Problem to work on.
Copy exactly the lines of the material below that run from the one containing "index pip: (205, 90)" through the one containing "middle tip: (186, 132)". Copy no other lines.

Data section.
※ ※ ※
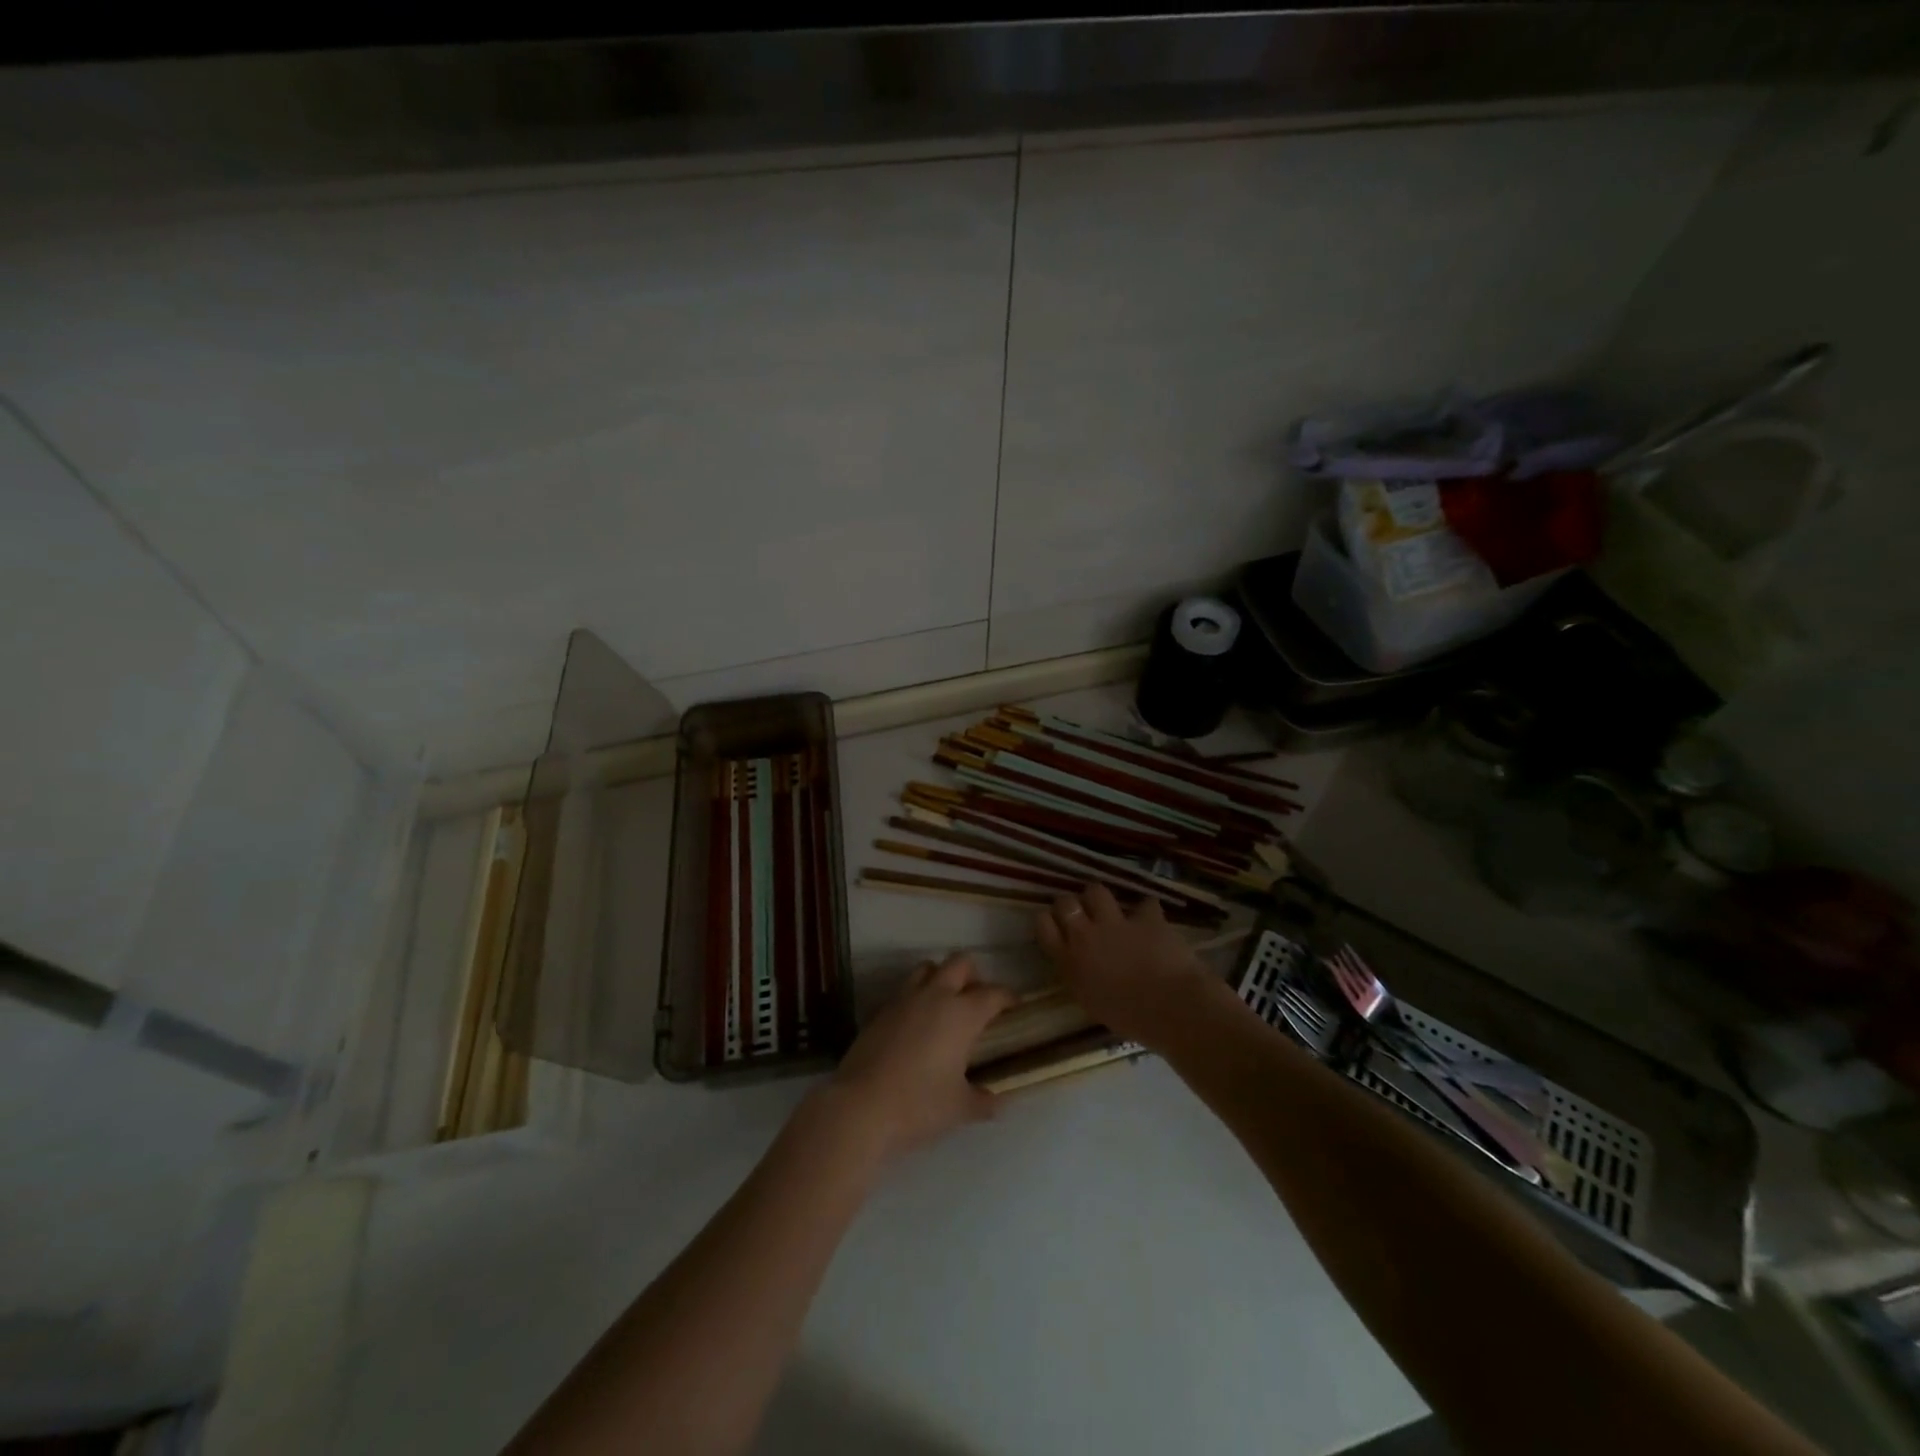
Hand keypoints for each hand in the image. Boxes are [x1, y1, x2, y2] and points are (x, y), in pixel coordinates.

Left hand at [812, 953, 1014, 1164]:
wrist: (861, 1107)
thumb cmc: (919, 1105)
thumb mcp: (960, 1109)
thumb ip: (983, 1101)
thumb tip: (998, 1102)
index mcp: (962, 1014)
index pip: (993, 993)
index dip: (1008, 996)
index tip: (1015, 1005)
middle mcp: (935, 996)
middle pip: (959, 963)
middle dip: (973, 975)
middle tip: (978, 998)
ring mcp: (904, 999)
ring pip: (928, 968)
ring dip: (941, 978)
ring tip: (946, 1003)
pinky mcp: (880, 1010)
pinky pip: (904, 990)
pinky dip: (916, 997)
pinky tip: (916, 1023)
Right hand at [1036, 883, 1213, 1045]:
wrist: (1171, 1008)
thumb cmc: (1129, 1018)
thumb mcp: (1091, 1002)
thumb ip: (1080, 976)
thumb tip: (1080, 964)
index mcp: (1070, 961)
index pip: (1044, 926)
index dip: (1048, 920)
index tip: (1056, 924)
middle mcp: (1086, 936)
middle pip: (1065, 903)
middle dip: (1070, 903)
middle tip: (1080, 913)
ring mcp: (1117, 923)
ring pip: (1096, 891)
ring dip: (1100, 898)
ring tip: (1108, 907)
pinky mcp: (1146, 918)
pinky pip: (1145, 904)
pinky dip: (1147, 911)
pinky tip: (1150, 919)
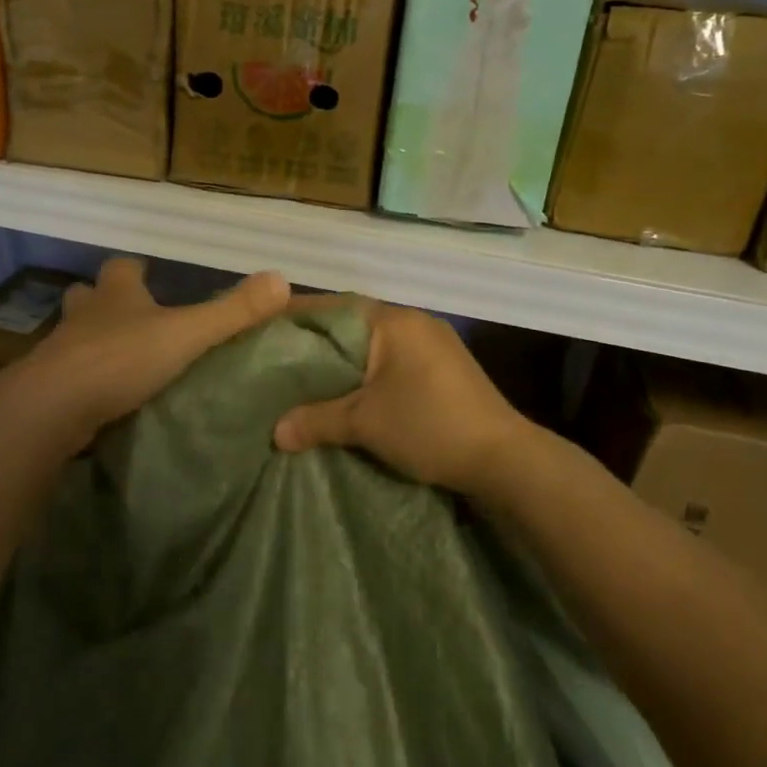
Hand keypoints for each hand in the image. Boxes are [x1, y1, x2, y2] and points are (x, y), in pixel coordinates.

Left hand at [5, 258, 289, 449]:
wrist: (54, 406)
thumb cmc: (122, 358)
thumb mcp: (187, 333)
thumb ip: (233, 311)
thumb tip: (282, 279)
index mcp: (117, 295)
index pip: (122, 268)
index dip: (134, 269)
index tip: (147, 272)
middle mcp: (85, 316)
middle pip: (89, 296)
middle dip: (105, 302)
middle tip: (130, 318)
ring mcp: (61, 351)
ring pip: (75, 335)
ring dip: (92, 341)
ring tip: (118, 360)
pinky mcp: (48, 388)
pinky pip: (68, 376)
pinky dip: (83, 381)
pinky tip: (101, 399)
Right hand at [272, 301, 530, 496]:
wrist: (504, 459)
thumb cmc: (430, 426)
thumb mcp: (366, 423)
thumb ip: (316, 420)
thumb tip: (275, 432)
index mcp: (393, 321)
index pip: (332, 307)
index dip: (295, 317)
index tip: (261, 330)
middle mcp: (413, 322)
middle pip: (351, 324)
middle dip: (316, 343)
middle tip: (277, 360)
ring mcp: (433, 344)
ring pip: (372, 345)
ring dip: (342, 361)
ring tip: (305, 380)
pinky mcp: (443, 369)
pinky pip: (390, 361)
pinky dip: (365, 373)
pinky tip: (347, 394)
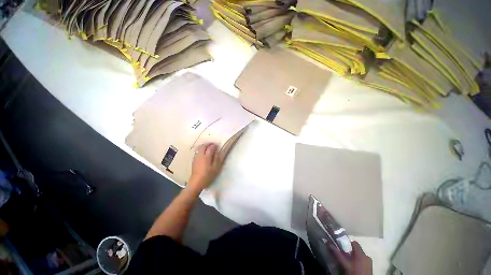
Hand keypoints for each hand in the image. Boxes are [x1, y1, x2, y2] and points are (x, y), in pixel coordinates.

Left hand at [188, 143, 223, 190]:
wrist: (196, 182)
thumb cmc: (208, 175)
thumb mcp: (215, 168)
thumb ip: (217, 159)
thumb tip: (217, 151)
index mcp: (206, 157)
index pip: (210, 148)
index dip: (214, 146)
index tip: (217, 145)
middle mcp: (200, 155)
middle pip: (203, 146)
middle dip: (208, 144)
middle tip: (212, 144)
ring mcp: (196, 157)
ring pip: (199, 148)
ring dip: (204, 146)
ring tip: (208, 147)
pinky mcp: (193, 160)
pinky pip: (197, 151)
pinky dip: (201, 149)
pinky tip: (203, 153)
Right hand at [329, 241, 371, 274]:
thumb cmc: (354, 272)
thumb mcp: (345, 264)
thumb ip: (337, 253)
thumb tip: (328, 242)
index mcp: (361, 254)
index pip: (354, 243)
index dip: (347, 243)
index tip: (341, 246)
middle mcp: (367, 256)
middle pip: (356, 249)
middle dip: (349, 250)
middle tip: (343, 255)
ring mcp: (369, 262)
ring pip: (359, 255)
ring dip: (353, 256)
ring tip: (347, 261)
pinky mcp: (370, 267)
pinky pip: (362, 260)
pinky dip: (357, 261)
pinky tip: (353, 266)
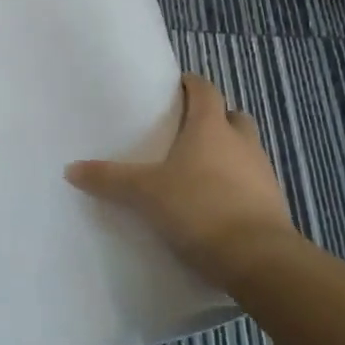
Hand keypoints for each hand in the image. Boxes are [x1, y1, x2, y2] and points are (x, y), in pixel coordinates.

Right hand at [65, 73, 297, 288]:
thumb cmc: (199, 209)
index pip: (205, 90)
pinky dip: (236, 185)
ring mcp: (262, 173)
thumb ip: (109, 179)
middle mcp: (242, 142)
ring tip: (197, 171)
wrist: (258, 259)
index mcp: (212, 127)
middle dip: (213, 119)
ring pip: (245, 150)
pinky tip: (214, 204)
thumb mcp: (145, 194)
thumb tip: (70, 168)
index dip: (191, 85)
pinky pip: (252, 182)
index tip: (176, 88)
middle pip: (231, 117)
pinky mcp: (273, 203)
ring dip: (227, 153)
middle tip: (186, 132)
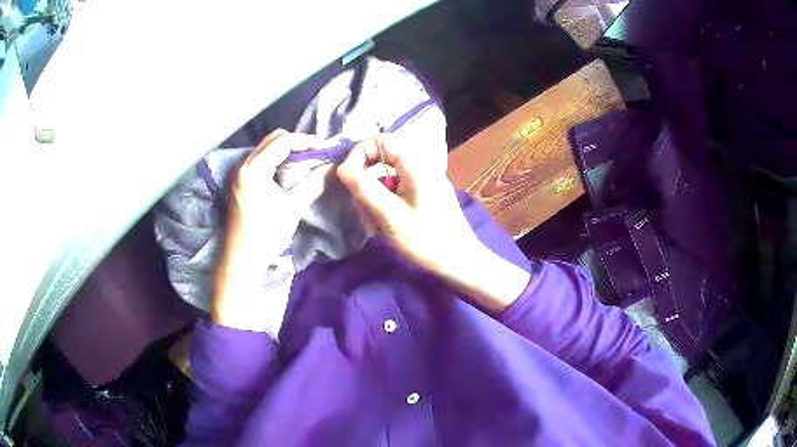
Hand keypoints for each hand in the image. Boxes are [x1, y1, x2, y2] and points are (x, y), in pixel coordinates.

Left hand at [213, 129, 332, 329]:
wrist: (241, 259)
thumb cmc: (266, 234)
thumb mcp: (292, 207)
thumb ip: (314, 183)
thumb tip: (334, 167)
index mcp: (254, 168)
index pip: (283, 141)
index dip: (307, 141)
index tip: (326, 149)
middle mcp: (243, 164)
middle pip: (272, 139)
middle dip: (296, 142)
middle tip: (316, 153)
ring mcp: (239, 173)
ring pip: (265, 148)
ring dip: (286, 150)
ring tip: (306, 160)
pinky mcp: (239, 181)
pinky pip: (260, 159)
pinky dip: (276, 159)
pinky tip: (288, 171)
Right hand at [337, 135, 530, 312]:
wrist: (460, 263)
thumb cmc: (426, 240)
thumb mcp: (390, 215)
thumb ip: (364, 188)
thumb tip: (342, 167)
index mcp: (416, 165)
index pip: (382, 141)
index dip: (361, 154)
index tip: (348, 178)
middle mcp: (420, 168)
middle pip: (381, 162)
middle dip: (365, 185)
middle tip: (362, 212)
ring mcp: (422, 184)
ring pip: (385, 181)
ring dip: (372, 201)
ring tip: (373, 228)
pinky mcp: (422, 198)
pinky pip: (395, 193)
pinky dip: (384, 207)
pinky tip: (382, 228)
※ ※ ※
Answer for the task.
index pip: (205, 90)
pinky dip: (236, 185)
ring mcp: (262, 173)
thumb ip: (109, 179)
middle mcp: (242, 142)
ring tip: (197, 171)
wrist: (258, 259)
index mcp: (212, 127)
middle dip: (213, 119)
ring pip: (245, 150)
pinky tip: (214, 204)
thumb mcp: (145, 194)
thumb tip: (70, 168)
index dip: (191, 85)
pinky pip: (252, 182)
index tip: (176, 88)
middle pip: (231, 117)
pinky mcp: (273, 203)
ring dip: (227, 153)
middle tip: (186, 132)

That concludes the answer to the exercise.